*** Opening of Selected passage ***
| Seven Tests of Defensive Stock Selection |
| Keys to Putting Together a Conservative Portfolio of Common Stocks |
Each autumn, I read Benjamin Graham's Intelligent Investor. It's principles are timeless, unquestionably accurate, and contain a sound intellectual framework for investing that has been tested by decades of experience. As I considered the content of my weekly article, I decided to focus on the seven tests prescribed by Graham in Chapter 14, Stock Selection for the Defensive Investor. Each of these will serve as a filter to weed out the speculative [or 'risky'] stocks from a conservative portfolio.
1.
Adequate Size of the Enterprise
In the world of investing, there is generally some safety attributable to
the size of an enterprise. A smaller company is generally subject to wider
fluctuations in earnings. Graham recommended [in 1970] that an industrial
company should have at least $100 million of annual sales, and a public utility
company should have no less than $50 million of total assets. Adjusted for
inflation, the numbers would work out to approximately $465 million and $232
million respectively.
2. A
Sufficiently Strong Financial Condition
According to Graham,
a stock should have at least a current ratio of two. Long-term debt
should not exceed the working capital. For public utilities the debt
should not exceed twice the stock equity at book value. This should act as
a strong buffer against the possibility of bankruptcy or default.
3.
*** Close of Selected passage ***
Decide whether each statement agrees with the article on defensive stock selection, answering yes or no and quoting the words of the article that settle it. 1. Graham recommended that an industrial company have at least $100 million of annual sales. 2. For public utilities, debt should not exceed the working capital. 3. A smaller company is generally subject to narrower fluctuations in earnings. The records that follow are separate material and unrelated to the article on defensive stock selection.
*** Opening of Excerpted records ***
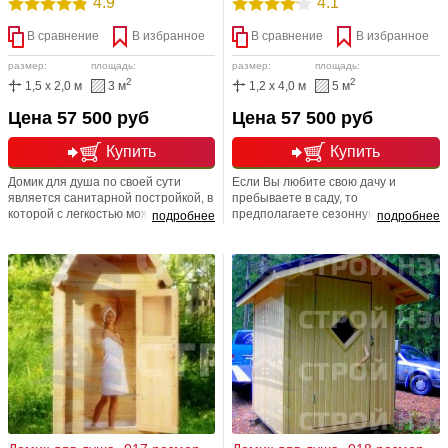
4.9
4.1
В сравнение
В избранное
В сравнение
В избранное
размер:
площадь:
размер:
площадь:
2
2
1,5 x 2,0 м
3 м
1,2 x 4,0 м
5 м
Цена 57 500 руб
Цена 57 500 руб
Купить
Купить
Домик для душа по своей сути
Если Вы любите свою дачу и
является санитарной постройкой, в
пребываете в саду, то
которой с легкостью можно
предполагаете сезонную
подробнее
подробнее
разместить и отличную душевую
эксплуатацию данного строения.
комнату и обустроить туалетный
Домик для душа № 16 является
отсек. Хозблок имеет отличный
вполне подходящим для этих целей
яркий вид, эта постройка не только
строением. Причем изготовлен он
решение санитарных нужд, но и
из качественной древесины, но
,безусловно, красота вашего
продается по разумной и
садового участка!
бюджетной цене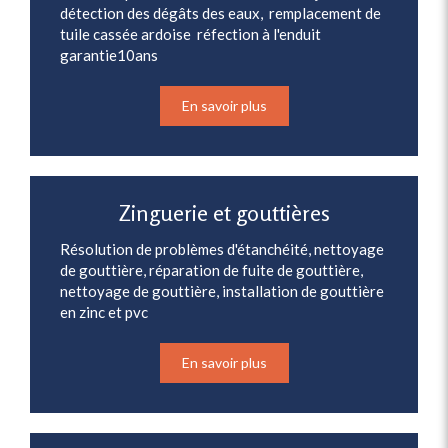
détection des dégâts des eaux, remplacement de
tuile cassée ardoise réfection à l'enduit
garantie10ans
En savoir plus
Zinguerie et gouttières
Résolution de problèmes d'étanchéité, nettoyage
de gouttière, réparation de fuite de gouttière,
nettoyage de gouttière, installation de gouttière
en zinc et pvc
En savoir plus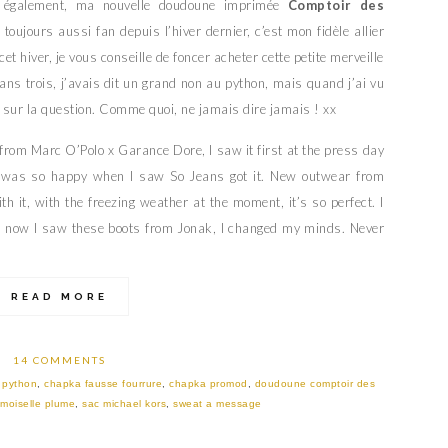
té également, ma nouvelle doudoune imprimée
Comptoir des
s toujours aussi fan depuis l’hiver dernier, c’est mon fidèle allier
r cet hiver, je vous conseille de foncer acheter cette petite merveille
ans trois, j’avais dit un grand non au python, mais quand j’ai vu
s sur la question. Comme quoi, ne jamais dire jamais ! xx
rom Marc O’Polo x Garance Dore, I saw it first at the press day
 was so happy when I saw So Jeans got it. New outwear from
th it, with the freezing weather at the moment, it’s so perfect. I
d now I saw these boots from Jonak, I changed my minds. Never
READ MORE
14 COMMENTS
 python
,
chapka fausse fourrure
,
chapka promod
,
doudoune comptoir des
moiselle plume
,
sac michael kors
,
sweat a message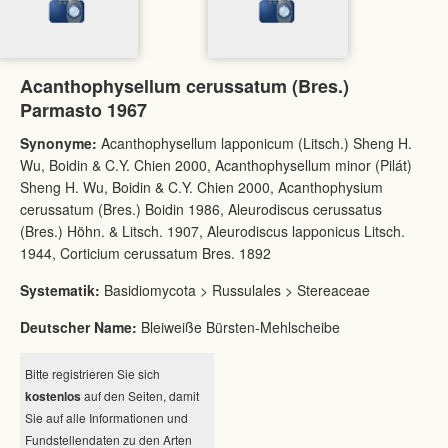
Acanthophysellum cerussatum (Bres.)
Parmasto 1967
Synonyme:
Acanthophysellum lapponicum (Litsch.) Sheng H.
Wu, Boidin & C.Y. Chien 2000, Acanthophysellum minor (Pilát)
Sheng H. Wu, Boidin & C.Y. Chien 2000, Acanthophysium
cerussatum (Bres.) Boidin 1986, Aleurodiscus cerussatus
(Bres.) Höhn. & Litsch. 1907, Aleurodiscus lapponicus Litsch.
1944, Corticium cerussatum Bres. 1892
Systematik:
Basidiomycota > Russulales > Stereaceae
Deutscher Name:
Bleiweiße Bürsten-Mehlscheibe
Bitte registrieren Sie sich
kostenlos
auf den Seiten, damit
Sie auf alle Informationen und
Fundstellendaten zu den Arten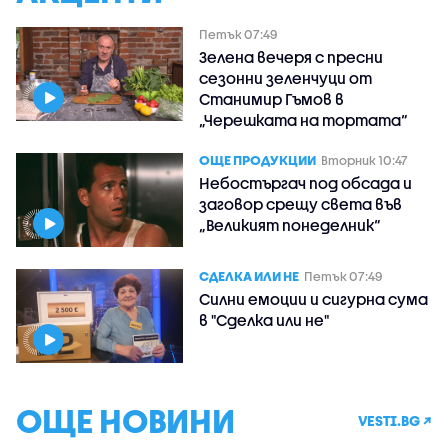
Петък 07:49
Зелена вечеря с пресни
сезонни зеленчуци от
Станимир Гъмов в
„Черешката на тортата“
ОЩЕ ПРОДУКЦИИ
Вторник 10:47
Небостъргач под обсада и
заговор срещу света във
„Великият понеделник“
СДЕЛКА ИЛИ НЕ
Петък 07:49
Силни емоции и сигурна сума
в "Сделка или не"
ОЩЕ НОВИНИ
VESTI.BG ↗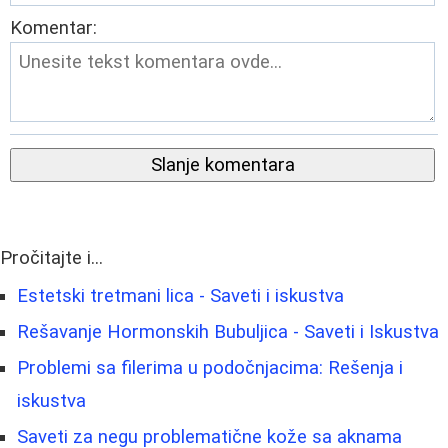
Komentar:
Slanje komentara
Pročitajte i...
Estetski tretmani lica - Saveti i iskustva
Rešavanje Hormonskih Bubuljica - Saveti i Iskustva
Problemi sa filerima u podočnjacima: Rešenja i
iskustva
Saveti za negu problematične kože sa aknama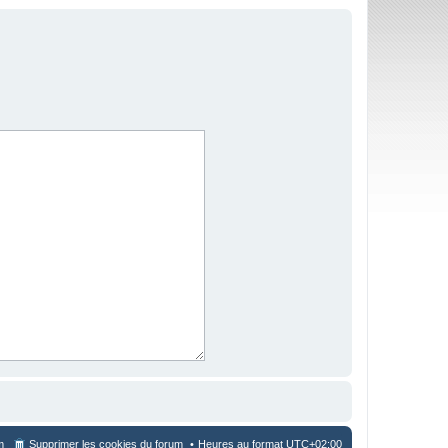
m
Supprimer les cookies du forum
Heures au format
UTC+02:00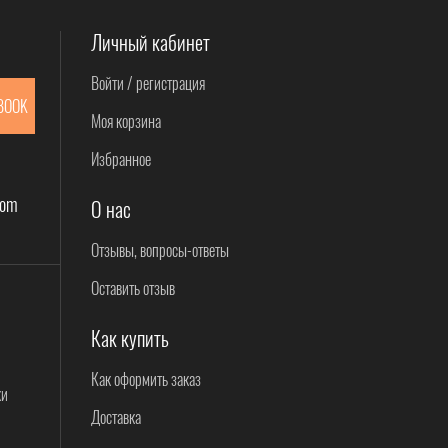
Личный кабинет
Войти / регистрация
BOOK
Моя корзина
Избранное
com
О нас
Отзывы, вопросы-ответы
Оставить отзыв
Как купить
Как оформить заказ
ки
Доставка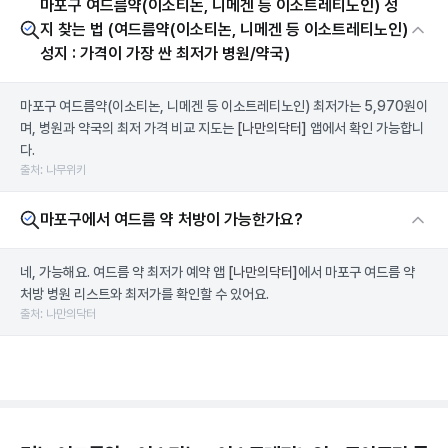
마포구 여드름약(이소티논, 니메겐 등 이소트레티노인) 성
지 찾는 법 (여드름약(이소티논, 니메겐 등 이소트레티노인)
성지 : 가격이 가장 싼 최저가 병원/약국)
마포구 여드름약(이소티논, 니메겐 등 이소트레티노인) 최저가는 5,970원이
며, 병원과 약국의 최저 가격 비교 지도는
[나만의닥터]
앱에서 확인 가능합니
다.
출처: 나무위키
마포구에서 여드름 약 처방이 가능한가요?
네, 가능해요. 여드름 약 최저가 예약 앱
[나만의닥터]
에서 마포구 여드름 약
처방 병원 리스트와 최저가를 확인할 수 있어요.
출처: 나만의닥터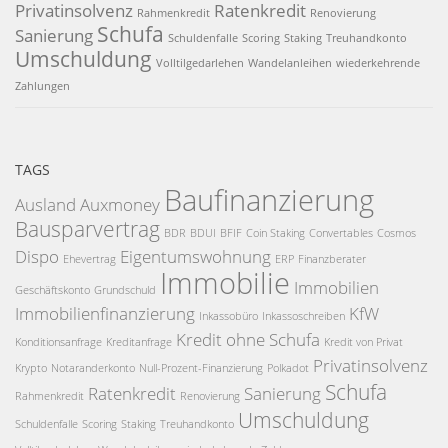
Privatinsolvenz
Ratenkredit
Rahmenkredit
Renovierung
Schufa
Sanierung
Schuldenfalle
Scoring
Staking
Treuhandkonto
Umschuldung
Volltilgedarlehen
Wandelanleihen
wiederkehrende
Zahlungen
TAGS
Baufinanzierung
Ausland
Auxmoney
Bausparvertrag
BDR
BDUI
BFIF
Coin Staking
Convertables
Cosmos
Dispo
Eigentumswohnung
Ehevertrag
ERP
Finanzberater
Immobilie
Immobilien
Geschäftskonto
Grundschuld
Immobilienfinanzierung
KfW
Inkassobüro
Inkassoschreiben
Kredit ohne Schufa
Konditionsanfrage
Kreditanfrage
Kredit von Privat
Privatinsolvenz
Krypto
Notaranderkonto
Null-Prozent-Finanzierung
Polkadot
Schufa
Ratenkredit
Sanierung
Rahmenkredit
Renovierung
Umschuldung
Schuldenfalle
Scoring
Staking
Treuhandkonto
*** Close of Excerpted records ***
Exercise output =>
1. Yes: "an industrial company should have at least $100 million of annual sales"
2. No: "For public utilities the debt should not exceed twice the stock equity at book value"
3. No: "A smaller company is generally subject to wider fluctuations in earnings"